• _ACTIVITY_
Lines holding the word "that" are the ones to copy from the data below.

• _SOURCE RECORDS_
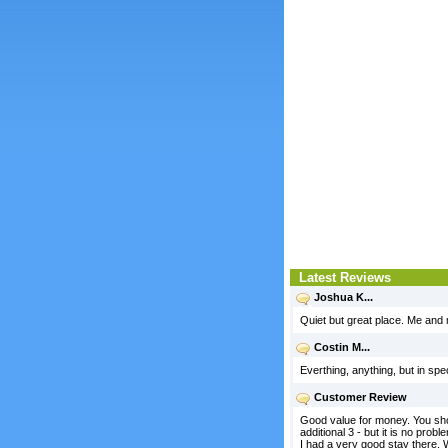
Latest Reviews
Joshua K...
Quiet but great place. Me and 
Costin M...
Everthing, anything, but in spe
Customer Review
Good value for money. You shoul
additional 3 - but it is no prob
I had a very good stay there. 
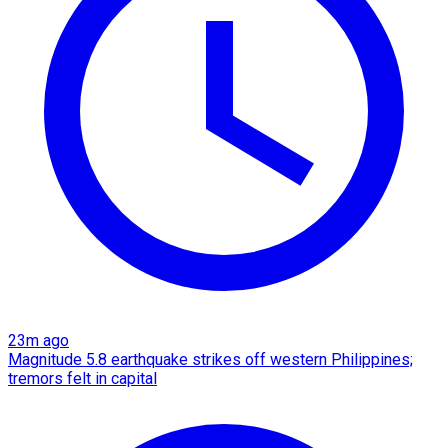
23m ago
Magnitude 5.8 earthquake strikes off western Philippines;
tremors felt in capital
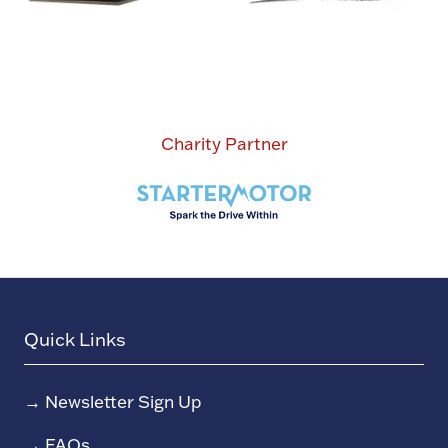
Charity Partner
Quick Links
→
Newsletter Sign Up
→
FAQs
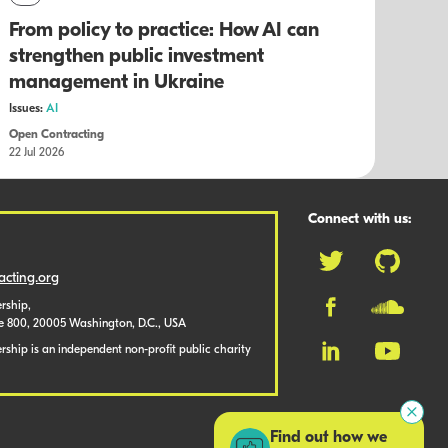
From policy to practice: How AI can
strengthen public investment
management in Ukraine
Issues:
AI
Open Contracting
22 Jul 2026
Connect with us:
cting.org
rship,
te 800, 20005 Washington, D.C., USA
ship is an independent non-profit public charity
Find out how we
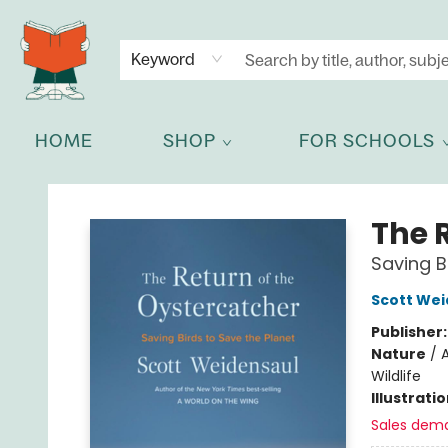
NEWSLETTER
GET IN TOUCH
Keyword
HOME
SHOP
FOR SCHOOLS
Celia Bookshop
The 
Saving B
Scott Wei
Publisher
Nature
/
A
Wildlife
Illustrati
Sales dem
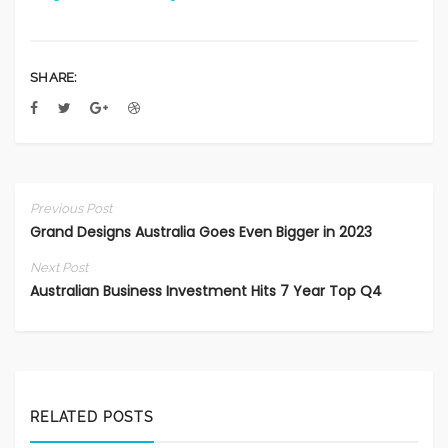
SHARE:
Previous Post
Grand Designs Australia Goes Even Bigger in 2023
Next Post
Australian Business Investment Hits 7 Year Top Q4
RELATED POSTS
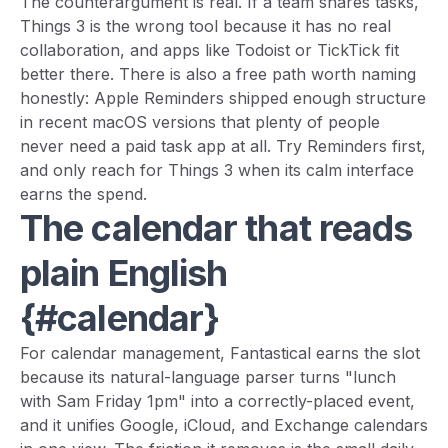
The counterargument is real. If a team shares tasks,
Things 3 is the wrong tool because it has no real
collaboration, and apps like Todoist or TickTick fit
better there. There is also a free path worth naming
honestly: Apple Reminders shipped enough structure
in recent macOS versions that plenty of people
never need a paid task app at all. Try Reminders first,
and only reach for Things 3 when its calm interface
earns the spend.
The calendar that reads
plain English
{#calendar}
For calendar management, Fantastical earns the slot
because its natural-language parser turns "lunch
with Sam Friday 1pm" into a correctly-placed event,
and it unifies Google, iCloud, and Exchange calendars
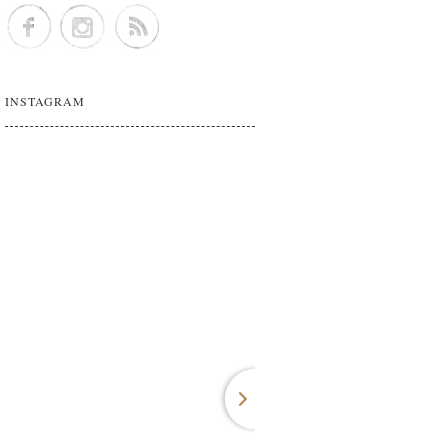
INSTAGRAM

• _YOUR RESPONSE_
in recent macOS versions that plenty of people
The calendar that reads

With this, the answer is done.